Monitoring students for symptoms isn't enough, co-author of the study Amy Zheng of Harvard Medical School said in a statement, noting that, "You cannot move swiftly enough to contain an outbreak if you wait until you see symptoms before you respond."
"This virus is too readily transmitted by highly infectious, asymptomatic, 'silent spreaders,' especially if there might be sporadic parties that lead to outbreaks," Zheng added.
However, the authors said it is also possible to test students too often.
"Too much screening overwhelms isolation facilities with false-positive results, generating unnecessary expenditures, fueling anxiety and undermining confidence in the ability of the university to keep its students safe," said senior study author Rochelle P. Walensky in a statement. Walensky is also chief of the Massachusetts General Hospital's Division of Infectious Diseases and professor at Harvard Medical School.
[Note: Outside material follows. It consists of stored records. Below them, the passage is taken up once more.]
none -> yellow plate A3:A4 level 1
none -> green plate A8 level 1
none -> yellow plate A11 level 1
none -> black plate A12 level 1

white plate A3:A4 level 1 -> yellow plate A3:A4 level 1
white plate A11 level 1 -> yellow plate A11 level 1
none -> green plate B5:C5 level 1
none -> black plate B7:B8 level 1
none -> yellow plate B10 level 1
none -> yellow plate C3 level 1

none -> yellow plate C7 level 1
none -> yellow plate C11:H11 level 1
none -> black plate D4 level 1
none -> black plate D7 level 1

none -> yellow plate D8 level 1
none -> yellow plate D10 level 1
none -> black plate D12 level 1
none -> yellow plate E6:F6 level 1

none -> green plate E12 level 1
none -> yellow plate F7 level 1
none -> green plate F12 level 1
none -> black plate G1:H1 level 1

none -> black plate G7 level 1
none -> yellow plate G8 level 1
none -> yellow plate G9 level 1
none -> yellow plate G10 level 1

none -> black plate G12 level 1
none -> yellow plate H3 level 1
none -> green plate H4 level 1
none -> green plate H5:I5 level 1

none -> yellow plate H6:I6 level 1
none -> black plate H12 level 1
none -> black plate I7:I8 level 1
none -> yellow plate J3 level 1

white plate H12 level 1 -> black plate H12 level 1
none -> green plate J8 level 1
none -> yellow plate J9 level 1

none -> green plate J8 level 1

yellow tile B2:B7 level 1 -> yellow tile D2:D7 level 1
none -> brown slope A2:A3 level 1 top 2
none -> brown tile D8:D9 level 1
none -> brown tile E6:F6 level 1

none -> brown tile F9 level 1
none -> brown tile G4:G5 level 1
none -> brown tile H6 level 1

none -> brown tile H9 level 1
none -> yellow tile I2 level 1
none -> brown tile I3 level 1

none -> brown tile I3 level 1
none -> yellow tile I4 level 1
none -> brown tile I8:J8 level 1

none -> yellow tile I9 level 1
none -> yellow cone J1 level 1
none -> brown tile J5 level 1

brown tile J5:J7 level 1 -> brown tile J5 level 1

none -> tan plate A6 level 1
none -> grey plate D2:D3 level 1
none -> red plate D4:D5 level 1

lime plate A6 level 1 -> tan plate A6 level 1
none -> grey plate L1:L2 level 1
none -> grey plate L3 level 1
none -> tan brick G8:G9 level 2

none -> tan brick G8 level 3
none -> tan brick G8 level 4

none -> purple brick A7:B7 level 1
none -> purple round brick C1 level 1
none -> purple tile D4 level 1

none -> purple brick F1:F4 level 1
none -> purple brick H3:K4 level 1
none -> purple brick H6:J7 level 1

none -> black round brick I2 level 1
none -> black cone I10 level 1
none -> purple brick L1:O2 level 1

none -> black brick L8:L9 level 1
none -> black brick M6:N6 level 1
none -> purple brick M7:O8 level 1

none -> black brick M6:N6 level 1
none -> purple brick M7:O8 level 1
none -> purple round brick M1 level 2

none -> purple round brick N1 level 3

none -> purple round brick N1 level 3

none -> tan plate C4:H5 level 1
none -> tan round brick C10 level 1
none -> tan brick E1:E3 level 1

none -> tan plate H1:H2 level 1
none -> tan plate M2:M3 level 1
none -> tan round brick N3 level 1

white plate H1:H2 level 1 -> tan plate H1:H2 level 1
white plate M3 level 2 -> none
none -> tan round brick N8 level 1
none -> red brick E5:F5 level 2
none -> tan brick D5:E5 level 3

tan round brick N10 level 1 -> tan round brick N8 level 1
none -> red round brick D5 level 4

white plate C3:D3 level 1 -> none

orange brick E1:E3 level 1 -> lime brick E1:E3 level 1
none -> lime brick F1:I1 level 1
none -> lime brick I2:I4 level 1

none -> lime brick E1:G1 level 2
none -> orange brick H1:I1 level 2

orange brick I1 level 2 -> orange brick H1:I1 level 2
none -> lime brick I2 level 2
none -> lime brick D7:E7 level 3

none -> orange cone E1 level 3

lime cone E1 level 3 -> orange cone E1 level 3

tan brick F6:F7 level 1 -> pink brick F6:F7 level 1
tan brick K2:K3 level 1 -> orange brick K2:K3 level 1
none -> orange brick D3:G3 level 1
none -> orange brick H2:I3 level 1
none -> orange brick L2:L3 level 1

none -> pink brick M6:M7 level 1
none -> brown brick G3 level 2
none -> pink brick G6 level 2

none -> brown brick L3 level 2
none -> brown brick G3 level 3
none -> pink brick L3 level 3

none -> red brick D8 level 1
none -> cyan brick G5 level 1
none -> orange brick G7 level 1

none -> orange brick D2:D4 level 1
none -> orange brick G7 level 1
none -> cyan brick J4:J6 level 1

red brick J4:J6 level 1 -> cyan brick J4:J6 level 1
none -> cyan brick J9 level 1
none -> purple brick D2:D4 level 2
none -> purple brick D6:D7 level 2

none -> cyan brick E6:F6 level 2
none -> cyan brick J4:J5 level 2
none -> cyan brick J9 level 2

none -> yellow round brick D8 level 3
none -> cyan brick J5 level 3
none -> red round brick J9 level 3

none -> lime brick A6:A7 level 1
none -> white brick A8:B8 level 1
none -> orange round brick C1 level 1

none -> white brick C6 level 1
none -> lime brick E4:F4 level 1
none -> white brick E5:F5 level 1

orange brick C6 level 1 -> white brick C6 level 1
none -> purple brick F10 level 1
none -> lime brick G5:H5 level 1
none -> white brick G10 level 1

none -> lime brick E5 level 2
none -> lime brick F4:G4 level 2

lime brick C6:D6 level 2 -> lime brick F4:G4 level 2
According to the news release shared by Yale, the study also found that screening more frequently is more important than the accuracy of the test, and that even using a low-quality test more often, "will avert more infections than weekly testing with a higher-quality alternative."
As states grapple with the spread of COVID-19, on Friday, Adm. Brett Giroir, the nation's top coordinator for testing efforts, said it would not be possible to ensure every person who was tested got their results within 48 to 72 hours.
"It is not a possible benchmark we can achieve today given the demand and the supply. It is absolutely a benchmark we can achieve moving forward," Giroir told a House panel.
The study comes as schools across the country are rolling out reopening plans for this upcoming fall semester after campuses were forced to shut down last spring in response to COVID-19 outbreaks.
The plans to resume learning this fall vary, including some schools offering all-remote options or hybrid learning plans.
Georgetown University in Washington, D.C., announced it would begin courses through an all-virtual model, and first year undergraduate students would not be on campus. Columbia University in New York City is requiring "an initial gateway test" and students living on campus "will subsequently be tested frequently, using an adaptive and flexible model that acknowledges the situation both in NYC and on campus," in addition to other preventative measures.
"Any school that cannot meet these minimum screening standards or maintain uncompromising control over good prevention practices has to ask itself if it has any business reopening," Paltiel said.
ABC News' Anne Flaherty contributed to this report.